Unlike Lobontiu, Sophia Vale ’17 has only recently begun in her sport of choice, gymnastics, at the end of her high school career. But similarly, Vale is also trying to start a club at Wellesley to bring students who share a passion for the sport together.
She began by enrolling in beginner-level classes before coming to Wellesley, where she quickly advanced in skill, especially compared to younger students. However, she was unable to continue at Wellesley without a gymnastics club, but she decided last month that she would begin her own. Vale said 24 other students have expressed interest for the team. But like Draikiwicz, Vale has experienced the difficulties associated with starting a sports club.
“Even at the beginner level, you really need to have spotters to help run people through different tricks and moves,” Vale said. Instead, the club’s practices will focus on tumbling, beginning with stretches. Practices would then be split by skill level. Vale plans for each group to have a student leader who would rotate in order for the team to develop different skills.
“Hopefully with KSC renovations there will be more open gym space, but really with gymnastics you need mats, tumble track, vaults, bars and trampolines, most of this equipment Wellesley does not have,” Vale said. She is currently speaking with those in charge of gymnastics facilities at MIT to see if the team would be able to use their space. The lack of space and equipment, according to Vale, is also why there is no P.E. class at Wellesley.
“There seems to be interest in the club, it’s really more a matter of feasibility. I hope that someone continues this through in the hopes that the administration will take notice of how many Wellesley students at all levels have an interest in gymnastics, but are limited in resources and time to go off campus for practice,” Vale said.
Vale also considered practicing tumbling by joining the Babson-Olin-Wellesley (BOWs) Cheerleading Team but noted that that team had its own troubles starting up.
Enna Hattori ’15, now a cheerleader on the MIT squad, was previously involved in the BOWs team. When she came to Wellesley, she tried out for the BOWs team and also recruited three other Wellesley students to join. The combined team practiced at Babson with a coach and cheered at Babson’s basketball games.
However, this year, Hattori found herself in a co-captain role of the team with another Wellesley student, Alexandra Spiliakos ’15 on the BOWs cheerleading team. Many of the other members, particularly Babson students, are studying abroad this year.

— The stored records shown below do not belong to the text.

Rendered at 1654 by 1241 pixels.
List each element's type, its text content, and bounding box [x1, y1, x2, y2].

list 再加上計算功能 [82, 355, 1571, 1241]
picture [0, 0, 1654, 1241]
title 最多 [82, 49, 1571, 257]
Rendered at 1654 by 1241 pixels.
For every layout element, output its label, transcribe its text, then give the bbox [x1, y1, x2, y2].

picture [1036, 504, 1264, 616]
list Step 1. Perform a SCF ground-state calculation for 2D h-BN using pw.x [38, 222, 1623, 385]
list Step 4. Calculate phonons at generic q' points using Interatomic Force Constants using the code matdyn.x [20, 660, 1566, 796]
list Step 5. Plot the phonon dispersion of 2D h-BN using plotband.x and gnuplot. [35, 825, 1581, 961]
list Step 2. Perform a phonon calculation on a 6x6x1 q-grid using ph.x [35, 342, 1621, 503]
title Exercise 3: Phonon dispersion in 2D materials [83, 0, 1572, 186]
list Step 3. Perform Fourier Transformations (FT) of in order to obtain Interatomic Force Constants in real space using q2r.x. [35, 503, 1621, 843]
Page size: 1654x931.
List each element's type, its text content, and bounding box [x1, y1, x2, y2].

“It just became too difficult to liaise between Babson and the cheer team without a Babson member on the team,” Hattori said, commenting on why she and Spiliakos decided to permanently join the MIT team instead. “We hope that once the Babson cheerleaders come back from study abroad, they will restart the cheer team!”
Meanwhile, at MIT, Hattori and the team practice with four coaches for seven hours a week and cheer at football and basketball games. In comparison to the BOWs team, the MIT squad has much more stringent practices in order to train for Nationals in April. To balance her schedule with practice, Hattori is taking two classes at MIT and is considering studying at MIT full-time this spring.
Hattori, Draikiwicz, Lobontiu and Vale are committed to their sports, and these clubs allow them to make time in their lives and space at Wellesley for them.